I whisper back. “Well, why are you there?”

“We’re hiding from my dad.”

“From your dad?”

“He gets out of jail in twenty-two days.”

“Oh,” I say.

He doesn’t look up, still concentrating on his intricate folding.

The P.A. blasts, “All rise for the National Anthem.” The scratchy recording begins, so I stay standing beside Juan.

A few rows up, Benny sits on his desk, his gangly legs hitting the floor. Chino sits beside him, smirking beneath his growing mustache. I tell them in a quiet, but I-mean-it voice to stand up and wonder if they will do what I say.

They lean on their desks.

“Boys, please stand,” echoes Mrs. Duval.

They get up and add their mocking falsettos to the soprano’s, “Rockets’ red glare. Bombs bursting in air.”

 Mrs. Duval gives them a cut-it-out look, and they’re silent, but I can see the We didn’t do anything look on their faces.

The soprano presses on with, “Gave proof through the night,” and Juan, hand over his heart, face raised towards the flag, sings along in an angel voice that hasn’t yet changed.

Benny and Chino laugh under their breath.

As the soprano asks, “Does that Star-Spangled Banner yet wave?” my eyes sweep the rest of the classroom. There’s Maricela, who just returned from suspension for fighting with Carmen, a tragic celebrity because her mother was accidentally killed in a gang shooting over the summer. There’s Raul, the handsome boy with the long, wavy ponytail who was the cause of their jealous smack down. There’s quiet Luz who puts Winnie the Pooh stickers on all her notebooks, and her best friend Marta with a wiry blonde braid. There are the kids from the high math group: Daniel Garcia, Kevin Bevin, and Andrew McCarthy. There’s Marco, the kid who sits way up front because he’s legally blind, plus fifteen other students with no claim to fame so far.

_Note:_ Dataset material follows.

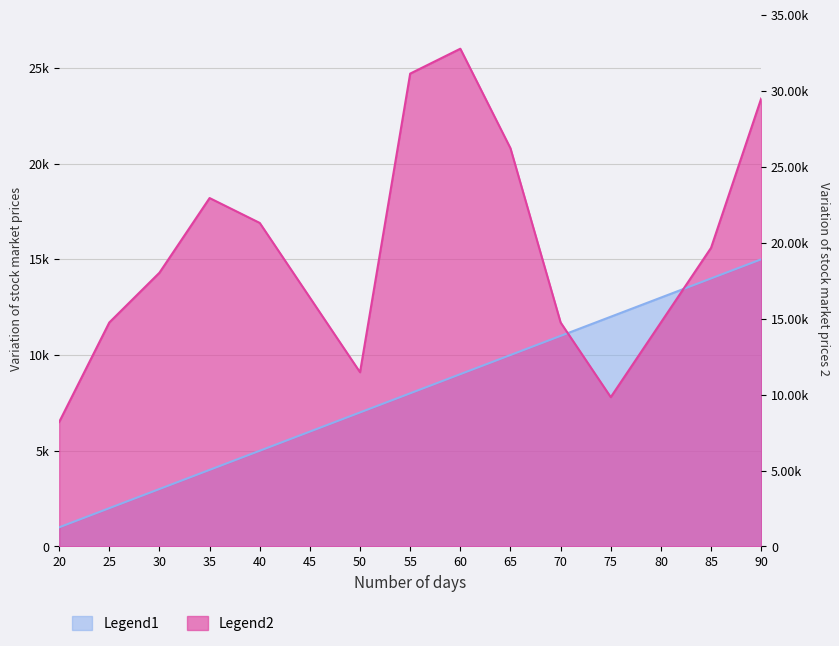

List the labels in order of Legend2 value, largest first.

60, 55, 90, 65, 35, 40, 85, 30, 45, 25, 70, 80, 50, 75, 20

After the crescendo, “In the land of the free and the home of the brave,” the song abruptly cuts off.

Principal Reardon commences the morning announcements. “It’s come to my attention that’s there’s too much running on the playground.”

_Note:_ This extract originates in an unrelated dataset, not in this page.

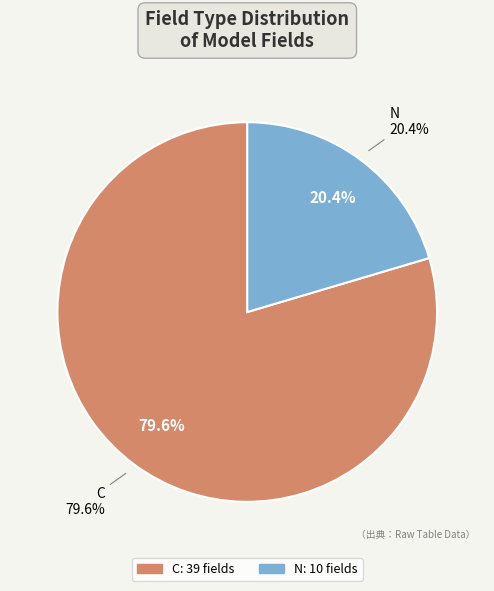

To the nearest percent, what portion does C represent?

80%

Since the playground is synonymous with the parking lot, teachers are supposed to park around the edges. Kids are supposed to steer clear of the cars.

“And if I have to say this again,” Reardon continues, “there will be consequences.”

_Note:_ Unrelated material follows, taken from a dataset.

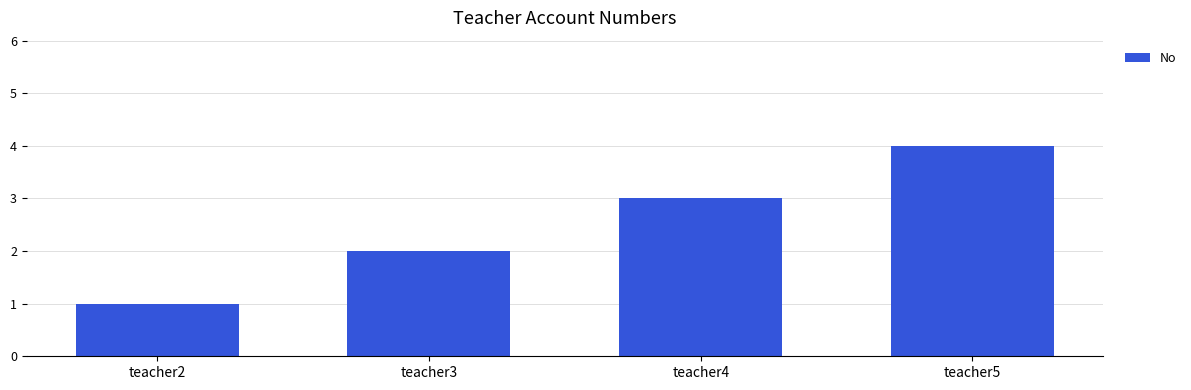

Are the bars horizontal?

No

The grand finale is always Vice Principal O’Malley leading the Pledge of Allegiance. As she finishes, “With liberty and justice for all,” Juan looks up at me from his Kung Fu stars. With my hand still over my heart, I feel like the blind-folded lady holding the scales of justice. Once I heard a comedian define justice as, just us. Today it isn’t funny.

The bell rings, and Benny in his Yankees T-shirt, and Chino in his Red Sox jersey, shout, “Play ball,” and burst out the door.

As a fellow newbie, I guide Juan to Miss Glotzka’s class next door and try to quickly explain his complicated middle school schedule. Right now, that’s the only thing I’m sure of on this strange new planet where children have to be braver than I am.